You, Red Oak, have more sense than the tenured professor Reich. This guy with a resume longer than anyone's...thing.
I used to like this guy. When he was teamed up with Clinton, he rocked! How can someone so smart be so dumb? O, wait, can I hear sycophant?
Red "Feversham" Oak, PTL for our comforting economists and their infinite wisdom. Alas, I am reminded of the brick in the window fallacy.
A guy throws a brick (or a divining rod) through the local bakery's huge stained glass window that also messed up his signange that reads "Calvin's Carbon Footprint Cream Horns" very badly. (Big hit with the kids.)
The baker, who had planned on spending the $18K to replace it on a medical tourism trip to Sri-Lanka, is forced to spend it instead by hiring the local glazier, who then contracts the work out to four subbies new to the area who are more than happy to receive on the job training PLUS the added bonus of pay at the minimum wage.
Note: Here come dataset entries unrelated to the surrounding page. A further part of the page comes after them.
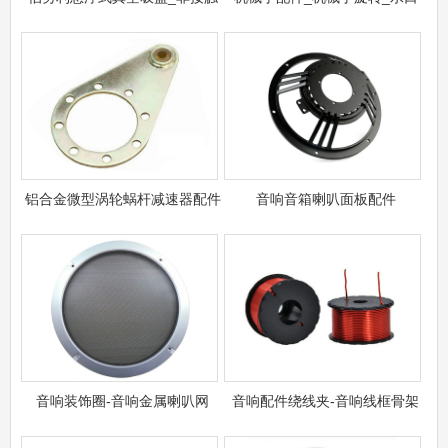
铝合金微型涡轮蜗杆减速器配件
音响音箱喇叭面板配件
音响装饰圈​-音响金属喇叭网
音响配件绕线夹-音响线框骨架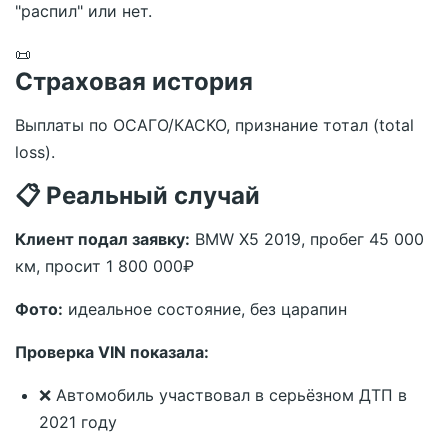
"распил" или нет.
📜
Страховая история
Выплаты по ОСАГО/КАСКО, признание тотал (total
loss).
📋 Реальный случай
Клиент подал заявку:
BMW X5 2019, пробег 45 000
км, просит 1 800 000₽
Фото:
идеальное состояние, без царапин
Проверка VIN показала:
❌ Автомобиль участвовал в серьёзном ДТП в
2021 году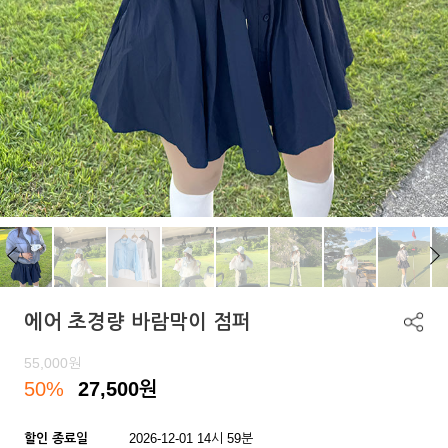
에어 초경량 바람막이 점퍼
55,000
원
50%
27,500
원
할인 종료일
2026-12-01 14시 59분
This also causes the baker to lose customers as the shop is closed two weeks longer due to the slower, inexperienced labor. The transaction involves a total of 5 workers, excluding the women and kids in China who made the glass (freight included.)
Who gets the better bang for their buck? Whose economy gains? Let's do the math:
Instead of supporting one or two Sri-Lankan doctors, a nurse, two receptionists, and a lab technician along with a bevy of airline, TSA creeps, ground transport, hotel/restaurant and entertainment professionals, it is easy to see how the U.S. shouldn't bother having any bakeries.
Besides, no educated single mother needs all of those cream horns to distract her from finding her man.